On the second or third day the boat stopped in Acapulco, Mexico~ and all the passengers went ashore. Some time later walking back along the beach toward the ship. he noticed that the shore was lined with people and there was lots of smoke. He then saw the steamship was immersed in flames and had to be towed out and sunk. Everything he had was on that boat: passport, money, clothes, everything but what he had on and in his pocket.

He found himself in a strange land, with no possessions but a few travelers cheques. His first reaction was that Bahá’u’lláh did not consider him worthy of the mission and that he should return home. He then realized that this was a test of his determination and that by whatever means he should continue the journey.
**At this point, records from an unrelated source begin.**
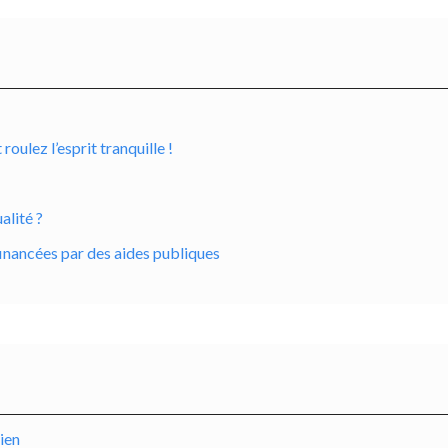
ulez l’esprit tranquille !
alité ?
inancées par des aides publiques
dien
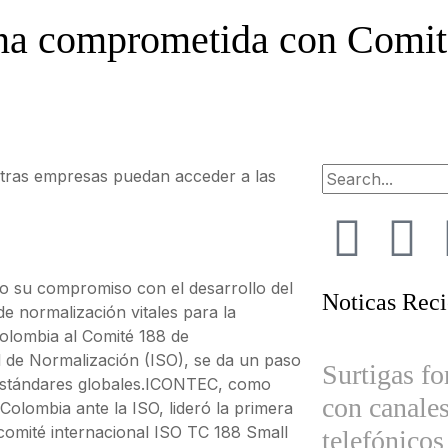
na comprometida con Comit
stras empresas puedan acceder a las
o su compromiso con el desarrollo del
Noticas Reci
 normalización vitales para la
Colombia al Comité 188 de
 de Normalización (ISO), se da un paso
Surtigas fo
s estándares globales.ICONTEC, como
con canales
olombia ante la ISO, lideró la primera
l comité internacional ISO TC 188 Small
telefónicos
The steamship company finally got them to Mexico City, returned the passage money and left them on their own. The U.S. Embassy replaced his passport and offered him travel to any point in South America. He cabled the Interamerican Committee in Wilmette recommending that he take advantage of the offer and fly to Santiago. Chile. by-passing Ecuador. They approved and air· flights lasting five days and four nights he arrived in Santiago, and later went to Punta Arenas.

 

 


Serenity

My mind swirls in scenes of the past--:
Serene motion, Diné horsemen on pinto ponies
Garifuna drums and Punta dancing, Hawaiian papaya,
And the smell of jasmine near Hilo.

Hotel room in Ixmiquilpan, land of the Otomi, 1982
Sipping atole in the chilly air of the morning sun on the street
Walk by fields of cilantro under the crisp blue December sky
The sense of souls all around 

Haifa clouds, during pilgrimage, close to God;
We walk on stone paths to the Shrine in Bahji
Praying to be cleansed from stained deeds,
Like soiled laundry, renewed peace free of blame
Of others and me.  The need to live in “we” not in “me,
And better yet from “we” to “He””

Wonder and Contentment: other mystic valleys too.
To be on top of the world, not under it (a mental attitude)
Sharing love without expectation of reward.

Minestrone soup with toast before bed and evening prayer.